### Tâche 1
Indiquez si chacune des affirmations (a), (b) et (c) concorde avec le texte sur la perception, en répondant par oui ou par non et en citant les mots décisifs du texte. (a) La philosophie s'est enrichie au cours de ce siècle. (b) L'évolution de la philosophie est mise en contraste avec l'explosion scientifique. (c) L'expérience est présentée comme le lieu crucial de tout savoir comme de toute pratique.
### Tâche 2
D'après le texte sur la perception, que faut-il reprendre une fois compris que la problématique aboutit à une impasse ?
### Tâche 3
Rédigez la suite du texte sur la perception, en partant de sa dernière phrase.

### Texte fourni
********************

Percevoir : de l'idéologie de l'expérience à sa théorie

Pour qui se nourrit ni d'illusions, ni de futilité, ce qui peut encore prétendre au nom de philosophie montre un étiolement et un appauvrissement croissant des perspectives au cours de ce siècle, en contraste éclatant avec l'explosion scientifique.
Le propos de cet ouvrage est, dans un premier temps, de montrer que cette évolution est l'aboutissement inévitable d'une problématique implicite plus ancienne, d'élucider cette problématique, d'en marquer les limites et les contradictions.
Ayant saisi en quoi cette problématique aboutit à une impasse, on voit la nécessité de reprendre l'examen du cadre conceptuel dans lequel on peut penser l'expérience, lieu crucial de tout savoir comme de toute pratique.

********************

Données enregistrées:
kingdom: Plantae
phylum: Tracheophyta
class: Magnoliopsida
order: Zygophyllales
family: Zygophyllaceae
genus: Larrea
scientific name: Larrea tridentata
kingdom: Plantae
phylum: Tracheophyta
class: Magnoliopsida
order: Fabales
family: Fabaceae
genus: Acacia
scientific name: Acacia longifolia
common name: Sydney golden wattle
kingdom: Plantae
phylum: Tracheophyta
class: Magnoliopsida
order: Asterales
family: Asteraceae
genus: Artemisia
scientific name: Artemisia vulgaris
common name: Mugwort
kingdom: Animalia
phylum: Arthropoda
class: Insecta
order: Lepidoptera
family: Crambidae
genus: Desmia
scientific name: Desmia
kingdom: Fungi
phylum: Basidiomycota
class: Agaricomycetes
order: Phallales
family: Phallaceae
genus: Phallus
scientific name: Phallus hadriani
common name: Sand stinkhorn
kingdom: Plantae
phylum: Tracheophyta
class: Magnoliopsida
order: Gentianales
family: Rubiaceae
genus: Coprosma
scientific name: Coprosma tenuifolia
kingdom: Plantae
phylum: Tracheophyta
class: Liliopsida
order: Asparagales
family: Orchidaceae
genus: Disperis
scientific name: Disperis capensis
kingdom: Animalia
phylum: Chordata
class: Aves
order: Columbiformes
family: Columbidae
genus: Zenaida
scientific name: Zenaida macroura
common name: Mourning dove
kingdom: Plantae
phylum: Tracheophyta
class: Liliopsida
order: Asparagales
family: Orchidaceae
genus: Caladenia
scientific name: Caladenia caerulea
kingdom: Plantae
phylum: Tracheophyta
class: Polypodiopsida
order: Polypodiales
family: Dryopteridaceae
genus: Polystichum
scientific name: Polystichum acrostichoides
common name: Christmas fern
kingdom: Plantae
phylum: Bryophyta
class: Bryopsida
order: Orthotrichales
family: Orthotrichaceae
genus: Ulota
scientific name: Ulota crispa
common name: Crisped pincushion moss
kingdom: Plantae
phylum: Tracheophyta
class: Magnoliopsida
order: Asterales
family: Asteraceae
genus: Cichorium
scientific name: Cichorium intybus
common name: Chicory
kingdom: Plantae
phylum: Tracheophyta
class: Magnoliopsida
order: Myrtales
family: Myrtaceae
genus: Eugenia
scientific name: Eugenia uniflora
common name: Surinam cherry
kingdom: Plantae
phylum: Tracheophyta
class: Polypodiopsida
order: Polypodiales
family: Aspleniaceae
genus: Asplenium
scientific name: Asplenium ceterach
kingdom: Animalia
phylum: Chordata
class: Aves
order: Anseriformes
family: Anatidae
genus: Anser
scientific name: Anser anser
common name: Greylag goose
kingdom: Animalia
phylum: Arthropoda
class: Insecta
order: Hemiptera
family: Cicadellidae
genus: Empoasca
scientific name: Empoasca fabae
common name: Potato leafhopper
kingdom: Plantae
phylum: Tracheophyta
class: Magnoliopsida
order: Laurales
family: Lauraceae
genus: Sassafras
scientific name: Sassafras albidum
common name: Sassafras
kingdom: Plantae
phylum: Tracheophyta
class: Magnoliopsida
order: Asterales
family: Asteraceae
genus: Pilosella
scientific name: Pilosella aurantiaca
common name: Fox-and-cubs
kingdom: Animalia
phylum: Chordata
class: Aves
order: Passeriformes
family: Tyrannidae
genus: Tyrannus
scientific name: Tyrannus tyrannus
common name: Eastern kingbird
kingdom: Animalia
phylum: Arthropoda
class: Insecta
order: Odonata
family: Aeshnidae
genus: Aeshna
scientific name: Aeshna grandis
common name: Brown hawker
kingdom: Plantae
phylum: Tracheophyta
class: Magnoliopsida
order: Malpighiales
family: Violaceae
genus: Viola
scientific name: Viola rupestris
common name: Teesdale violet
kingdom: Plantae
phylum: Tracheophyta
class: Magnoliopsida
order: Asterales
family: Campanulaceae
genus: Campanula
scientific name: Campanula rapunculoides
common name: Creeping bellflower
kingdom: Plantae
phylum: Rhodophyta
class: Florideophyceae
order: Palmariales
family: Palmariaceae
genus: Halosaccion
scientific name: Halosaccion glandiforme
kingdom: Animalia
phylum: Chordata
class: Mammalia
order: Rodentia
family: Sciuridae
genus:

********************

### Réponse 1
(a) Non : « un étiolement et un appauvrissement croissant des perspectives au cours de ce siècle ».
(b) Oui : « en contraste éclatant avec l'explosion scientifique ».
(c) Oui : « lieu crucial de tout savoir comme de toute pratique ».

### Réponse 2
Il faut reprendre l'examen du cadre conceptuel dans lequel on peut penser l'expérience.

### Réponse 3
Cet ouvrage entame cet examen par l'analyse de la perception, première forme rationnelle, mais non la seule, de l'expérience, en rejetant les préjugés inhérents à l'idéologie classique, préjugés qui pèsent toujours sur les formes les plus contemporaines de la philosophie, en s'efforçant de saisir l'expérience telle qu'elle se présente et non pas telle qu'on s'imagine qu'elle devrait se présenter.